DOCUMENT TEXT:
········
Hi, so thank you for your reply to my question, I was wondering whether someone would be able to read over this, just y'know, give me ideas as to what I need to edit, and how well the discoveries are portrayed. I've tried to structure it so there is several, but yeah:

They say you can’t die from a broken heart. But you can. I’ve seen it. I’ve experienced it. Every breath is laboured; every movement is meaningless in the abyss that accompanies your thoughts. A broken heart is like a leech. An emotional parasite that sucks away any happiness from what was once a euphoric existence. And then the pointlessness of it all settles, and you try to move on – eventually, you hit the red brick wall of despair again. Before that, the heartbreak is but an echo in the back of your mind, small reminders tucked away in reality, in the coffee shops and the bus seats you sat in together. But this… this is my brick wall. Love is just a temporary fix in an attempt to escape reality, when in reality, love doesn’t exist to fix us; it exists to hurt us.

*   *   *

I watch the specks of light dance through the air. There is something peaceful about how they vanish. My eyes drift to the skyline, where an urban jungle splits from an exploding canvas of tangerine, coral and crimson. The sun hovers above the horizon, the early morning spitting traffic and fog onto the streets. My attention is given a shove with the sound of screeching brakes. I pull myself from the seat, shouldering the messenger bag over my shoulder, and hastening forward. I step onto the sidewalk, and hitting a wall of noise. The calling of birds, the purring of engines, the playful shrieking of children.
········
Saved entries
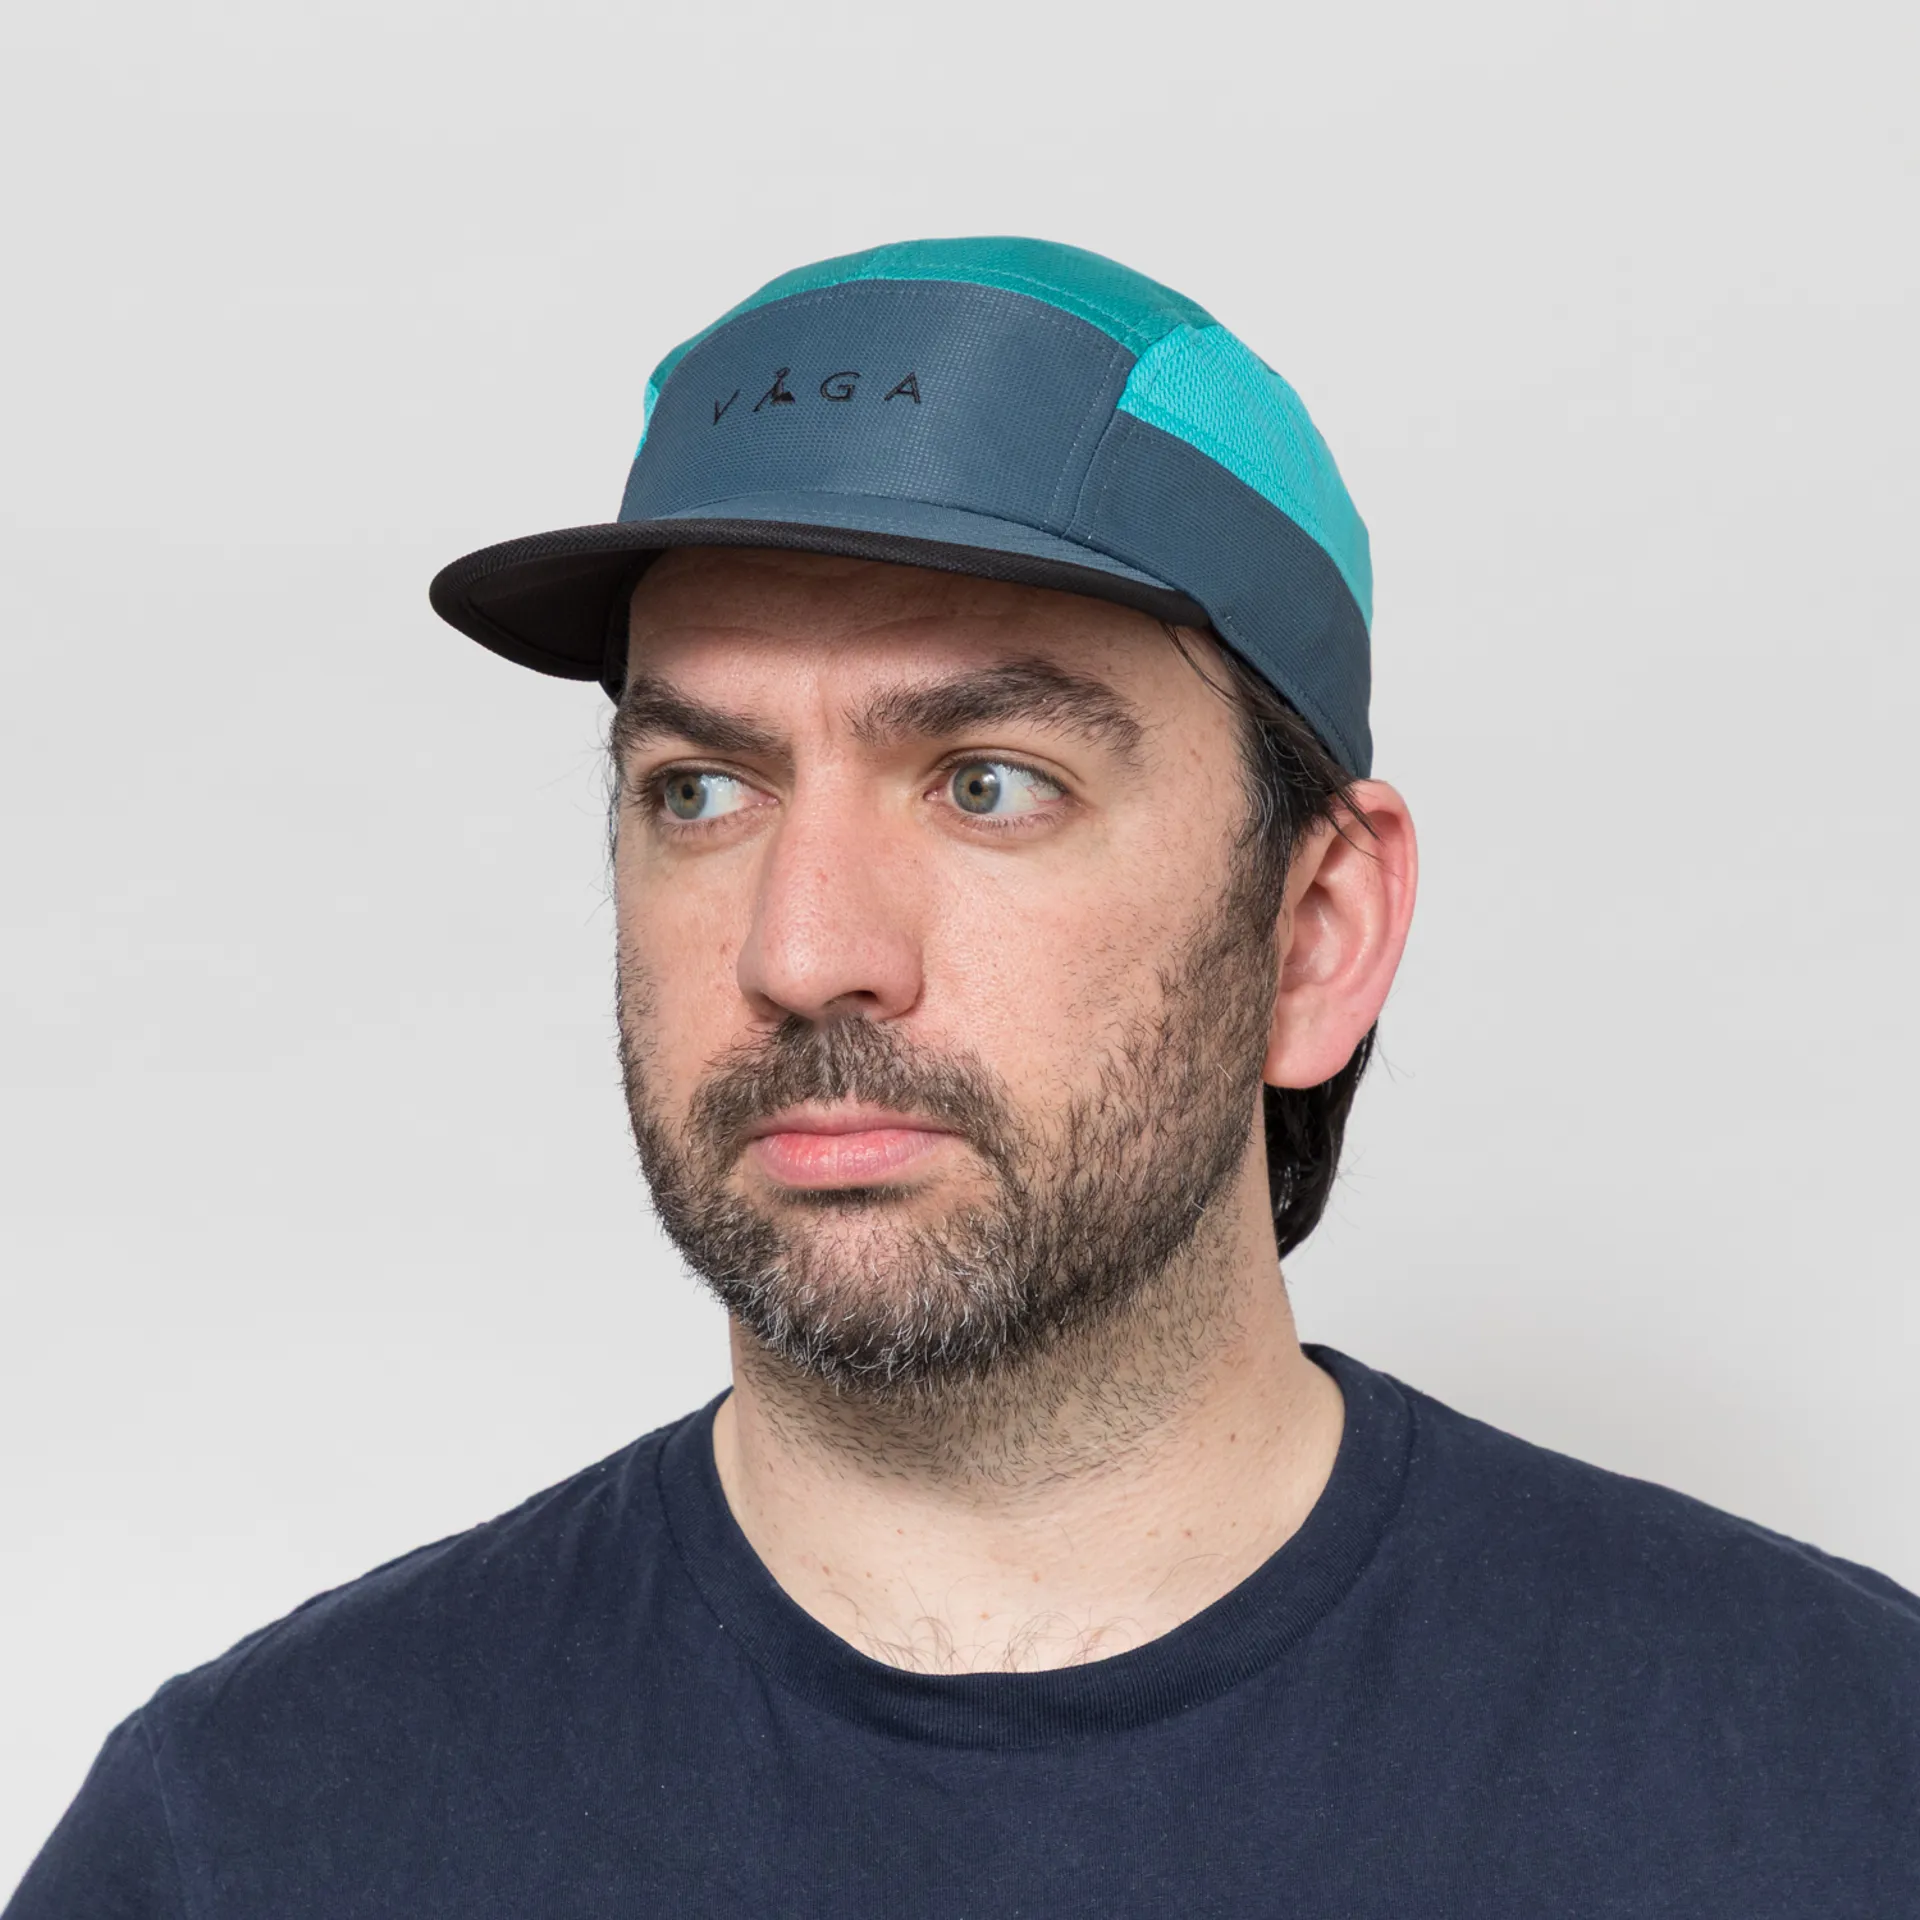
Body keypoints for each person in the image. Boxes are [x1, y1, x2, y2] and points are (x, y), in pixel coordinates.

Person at [11, 236, 1917, 1917]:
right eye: (703, 789)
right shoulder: (251, 1837)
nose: (802, 949)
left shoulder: (1842, 1783)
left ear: (1316, 932)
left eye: (989, 783)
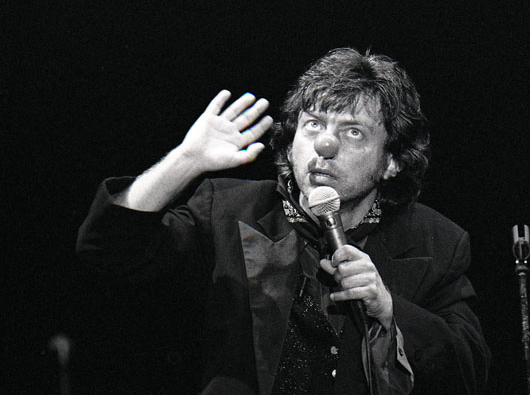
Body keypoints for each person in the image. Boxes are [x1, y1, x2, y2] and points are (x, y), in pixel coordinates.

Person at [77, 48, 490, 395]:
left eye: (353, 132)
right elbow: (107, 249)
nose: (325, 145)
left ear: (392, 162)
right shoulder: (229, 211)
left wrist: (389, 309)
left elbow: (470, 372)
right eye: (313, 125)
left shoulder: (435, 242)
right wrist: (186, 161)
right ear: (291, 143)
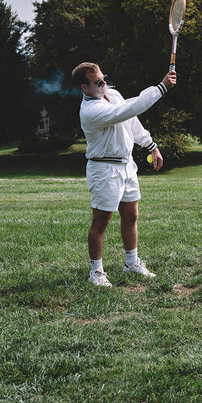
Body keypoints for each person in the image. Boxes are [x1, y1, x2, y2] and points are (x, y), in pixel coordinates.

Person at [72, 62, 177, 287]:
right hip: (104, 169)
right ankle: (96, 272)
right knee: (101, 221)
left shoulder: (113, 94)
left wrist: (151, 145)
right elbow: (128, 110)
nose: (104, 84)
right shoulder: (91, 111)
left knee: (131, 216)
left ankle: (131, 264)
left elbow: (132, 121)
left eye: (104, 78)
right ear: (84, 88)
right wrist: (160, 88)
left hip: (127, 165)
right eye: (98, 82)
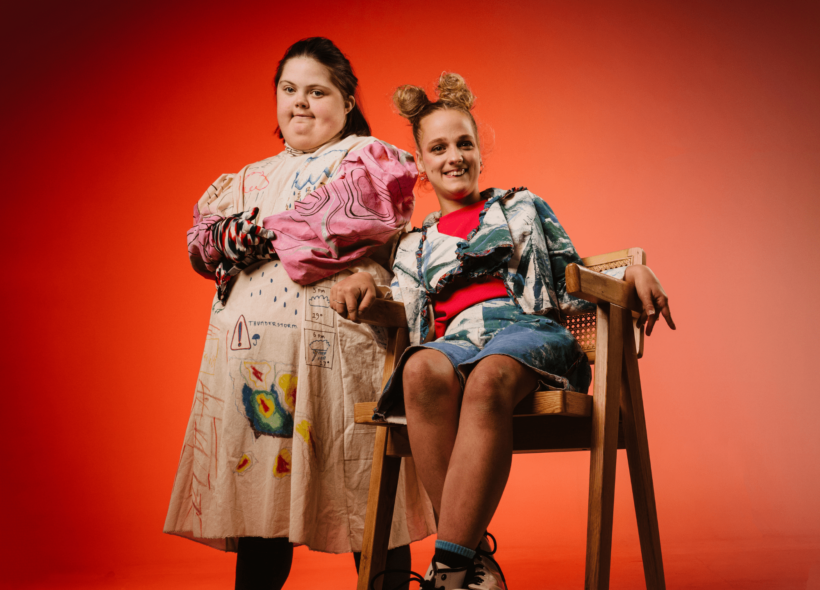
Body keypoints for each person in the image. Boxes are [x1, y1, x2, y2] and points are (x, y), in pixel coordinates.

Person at [330, 72, 675, 590]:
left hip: (527, 333)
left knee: (489, 379)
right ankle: (468, 560)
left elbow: (571, 274)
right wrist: (360, 279)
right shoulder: (414, 243)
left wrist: (631, 272)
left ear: (479, 152)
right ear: (421, 164)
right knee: (418, 369)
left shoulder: (520, 207)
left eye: (464, 143)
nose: (454, 156)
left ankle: (446, 570)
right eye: (439, 147)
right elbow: (400, 307)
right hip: (451, 346)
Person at [164, 38, 435, 590]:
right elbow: (200, 245)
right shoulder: (250, 175)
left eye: (318, 91)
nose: (301, 103)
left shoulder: (369, 159)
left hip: (344, 367)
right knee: (261, 515)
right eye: (290, 90)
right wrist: (224, 238)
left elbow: (332, 228)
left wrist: (247, 232)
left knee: (371, 505)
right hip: (256, 378)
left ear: (347, 99)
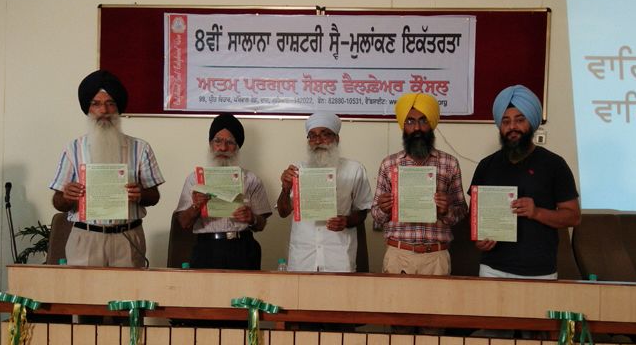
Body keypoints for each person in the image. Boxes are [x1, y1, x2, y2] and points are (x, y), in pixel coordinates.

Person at [50, 70, 165, 267]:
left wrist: (140, 194)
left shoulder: (140, 148)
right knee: (83, 288)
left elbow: (153, 196)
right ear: (88, 109)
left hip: (127, 237)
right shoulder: (73, 148)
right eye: (96, 103)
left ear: (118, 108)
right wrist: (68, 195)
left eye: (110, 103)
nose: (104, 110)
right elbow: (58, 202)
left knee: (129, 288)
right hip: (86, 238)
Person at [470, 85, 581, 279]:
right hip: (492, 269)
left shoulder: (554, 164)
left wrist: (536, 212)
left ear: (532, 122)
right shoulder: (486, 166)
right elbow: (474, 215)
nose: (512, 127)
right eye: (506, 121)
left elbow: (573, 217)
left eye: (520, 120)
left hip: (538, 272)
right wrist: (478, 240)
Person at [371, 93, 468, 276]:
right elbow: (376, 215)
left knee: (438, 297)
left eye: (423, 121)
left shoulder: (449, 163)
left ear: (431, 124)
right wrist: (383, 208)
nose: (417, 128)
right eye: (410, 121)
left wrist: (446, 210)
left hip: (436, 257)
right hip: (398, 255)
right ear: (403, 125)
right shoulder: (389, 164)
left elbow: (462, 211)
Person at [277, 112, 373, 272]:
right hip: (303, 258)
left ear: (337, 138)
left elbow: (362, 211)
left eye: (325, 134)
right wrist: (285, 188)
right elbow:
········
TASKS AND EXERCISES:
**a.** Condense the draft's paragraph that starts "They say you can’t die from a broken heart" into a shorter version that keeps its main points.
**b.** Reproduce word for word the part of the draft that opens with the words containing "They say you" and closes with "to hurt us.".
The records can be set aside, since nothing here depends on them.

PER-TASK OUTPUTS:
**a.** People claim a broken heart can’t kill you, but I have seen and lived through it. Each breath is labored and each movement feels meaningless. A broken heart is like a leech, an emotional parasite draining away a once-euphoric happiness. The pointlessness sets in, you try to move on, and eventually you hit the red brick wall of despair again. Before that, heartbreak is only an echo, with reminders hidden in the coffee shops and bus seats you once shared. This is my brick wall. Love is only a temporary escape from reality. It exists not to fix us but to hurt us.

**b.**
They say you can’t die from a broken heart. But you can. I’ve seen it. I’ve experienced it. Every breath is laboured; every movement is meaningless in the abyss that accompanies your thoughts. A broken heart is like a leech. An emotional parasite that sucks away any happiness from what was once a euphoric existence. And then the pointlessness of it all settles, and you try to move on – eventually, you hit the red brick wall of despair again. Before that, the heartbreak is but an echo in the back of your mind, small reminders tucked away in reality, in the coffee shops and the bus seats you sat in together. But this… this is my brick wall. Love is just a temporary fix in an attempt to escape reality, when in reality, love doesn’t exist to fix us; it exists to hurt us.